- YOUR INSTRUCTIONS
Please reproduce all of the material below word for word, leaving out the pictures.

- EXTRACTED RECORDS

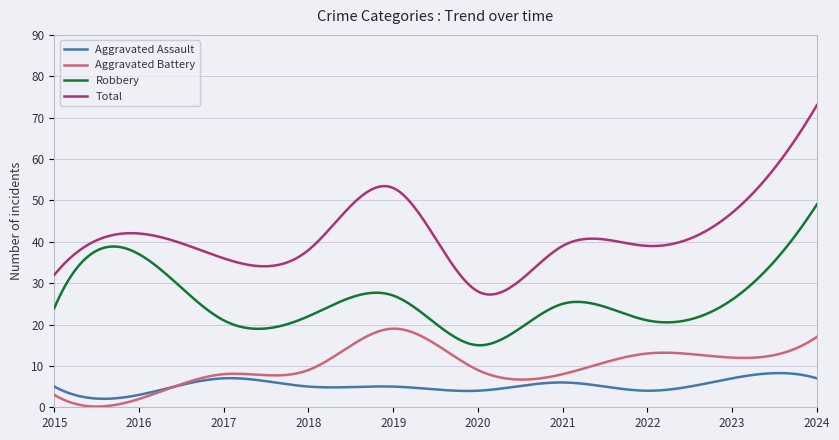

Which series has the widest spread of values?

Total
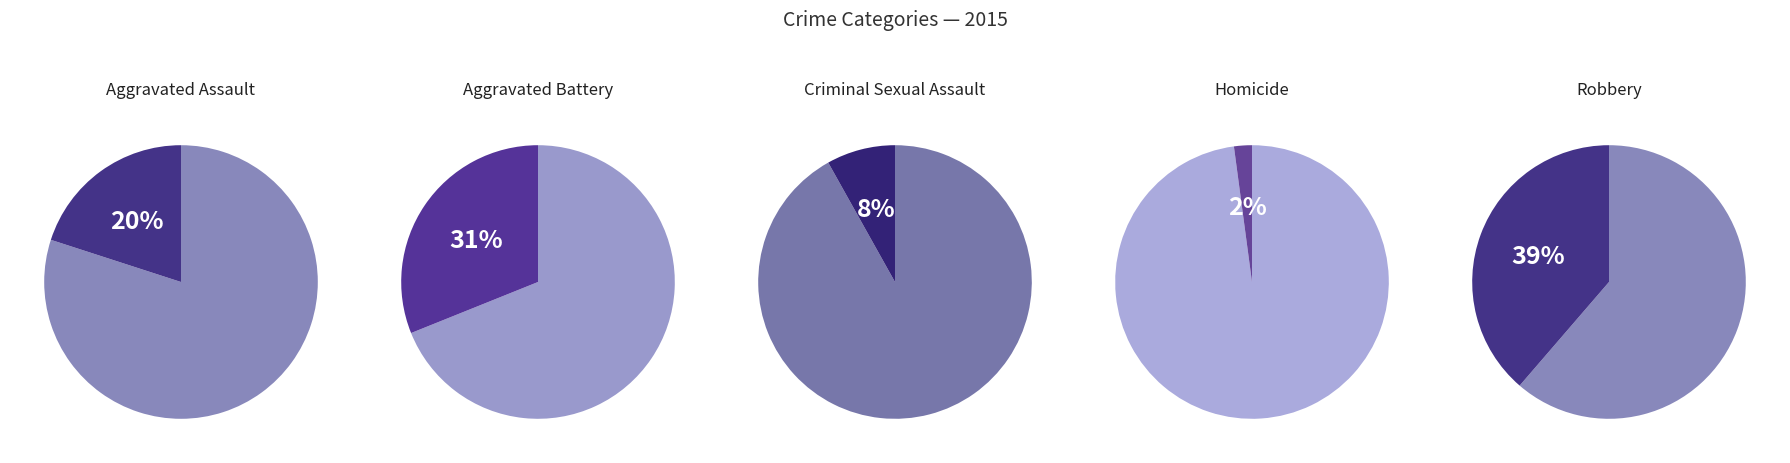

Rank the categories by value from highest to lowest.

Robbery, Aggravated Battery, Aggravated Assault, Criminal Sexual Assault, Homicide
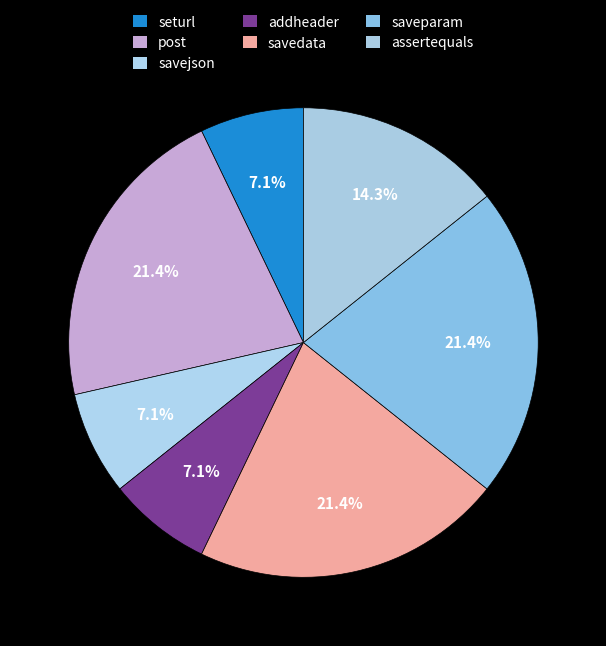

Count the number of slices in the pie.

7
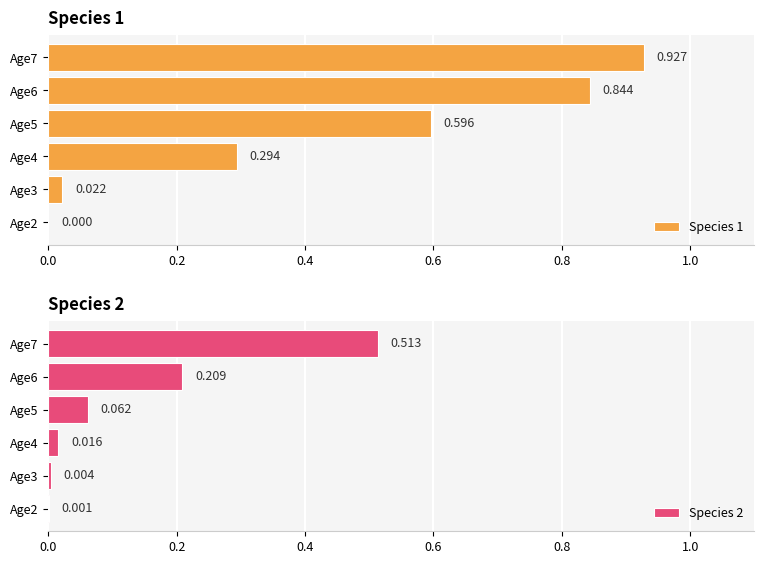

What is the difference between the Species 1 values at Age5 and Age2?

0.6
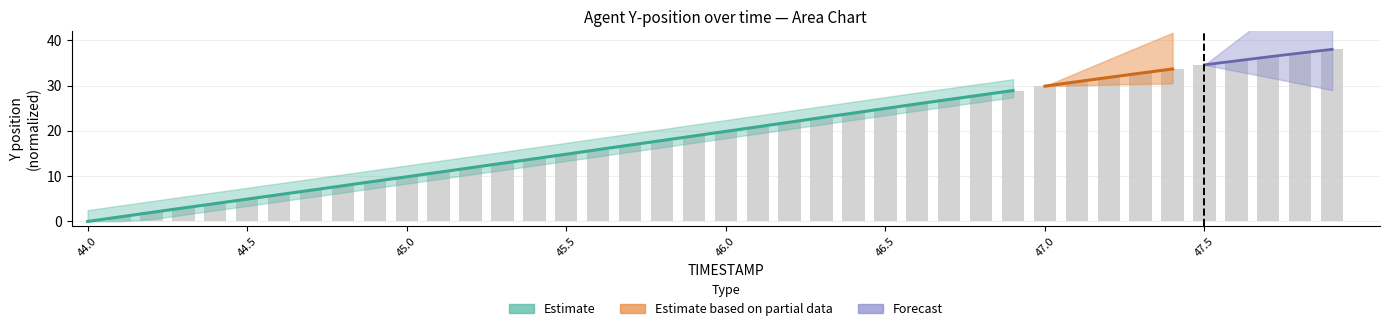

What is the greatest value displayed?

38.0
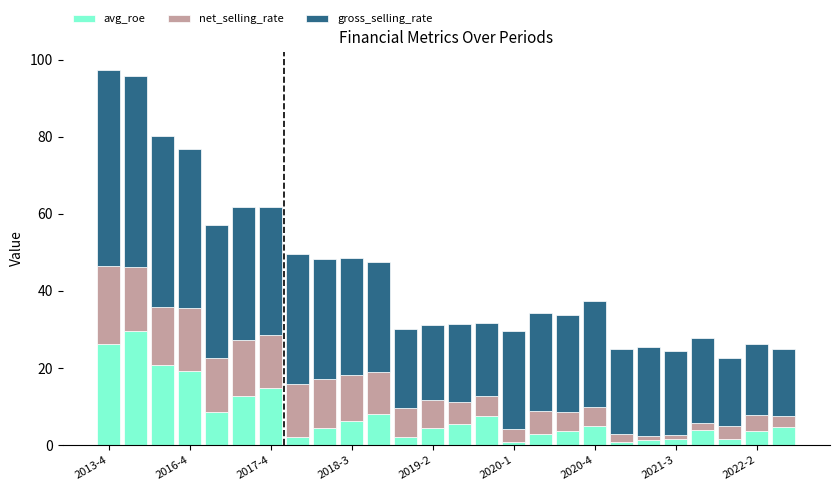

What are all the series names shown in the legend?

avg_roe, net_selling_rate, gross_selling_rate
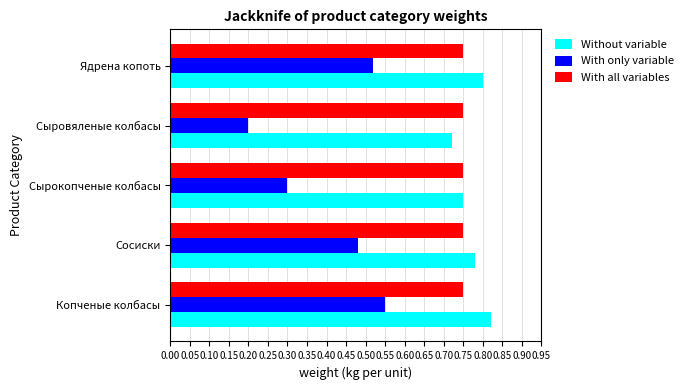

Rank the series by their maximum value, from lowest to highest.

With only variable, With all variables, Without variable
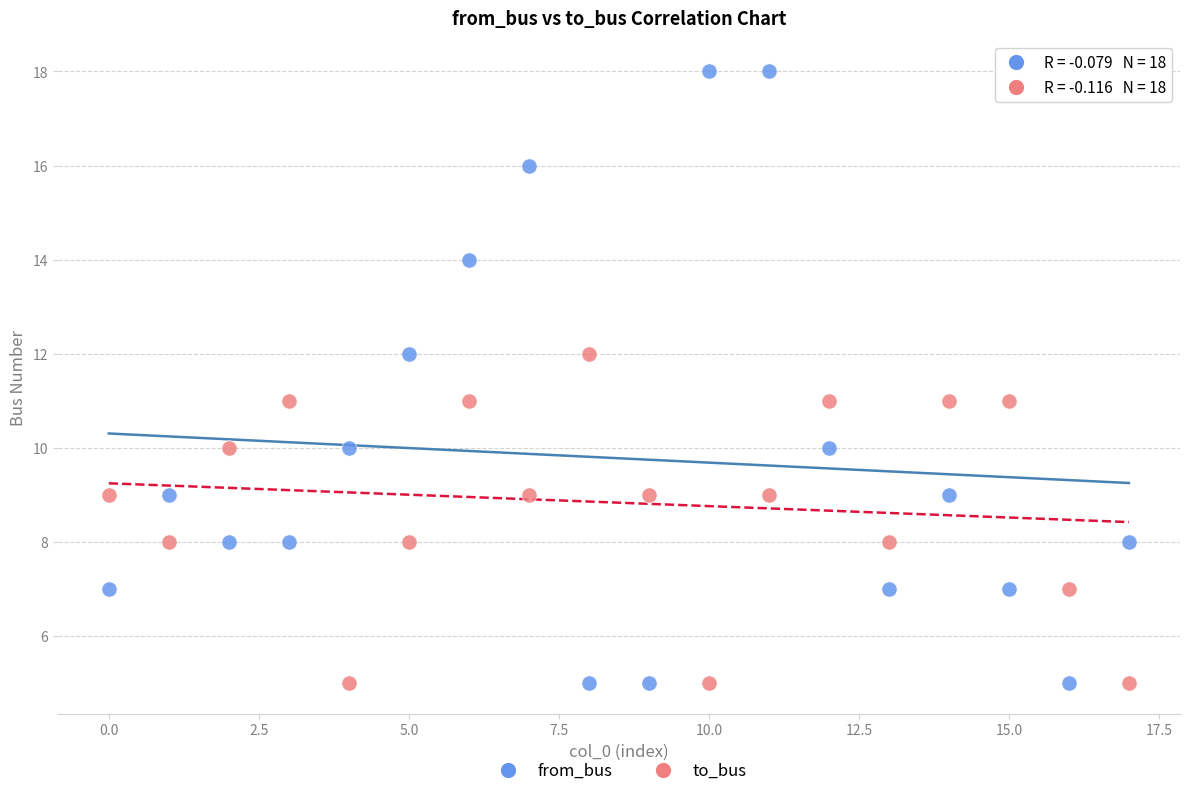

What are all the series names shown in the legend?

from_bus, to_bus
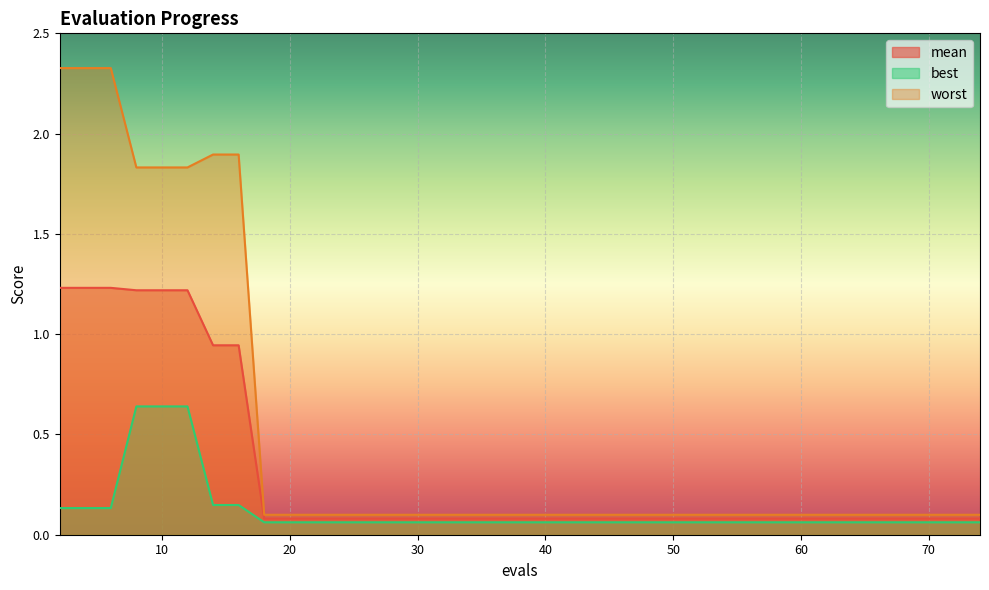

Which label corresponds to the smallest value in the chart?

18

- RESPONSE TO THIS TASK
Which series has the widest spread of values?

Total

Rank the categories by value from highest to lowest.

Robbery, Aggravated Battery, Aggravated Assault, Criminal Sexual Assault, Homicide

Count the number of slices in the pie.

7

What is the difference between the Species 1 values at Age5 and Age2?

0.6

What is the greatest value displayed?

38.0

What are all the series names shown in the legend?

avg_roe, net_selling_rate, gross_selling_rate

Rank the series by their maximum value, from lowest to highest.

With only variable, With all variables, Without variable

What are all the series names shown in the legend?

from_bus, to_bus

Which label corresponds to the smallest value in the chart?

18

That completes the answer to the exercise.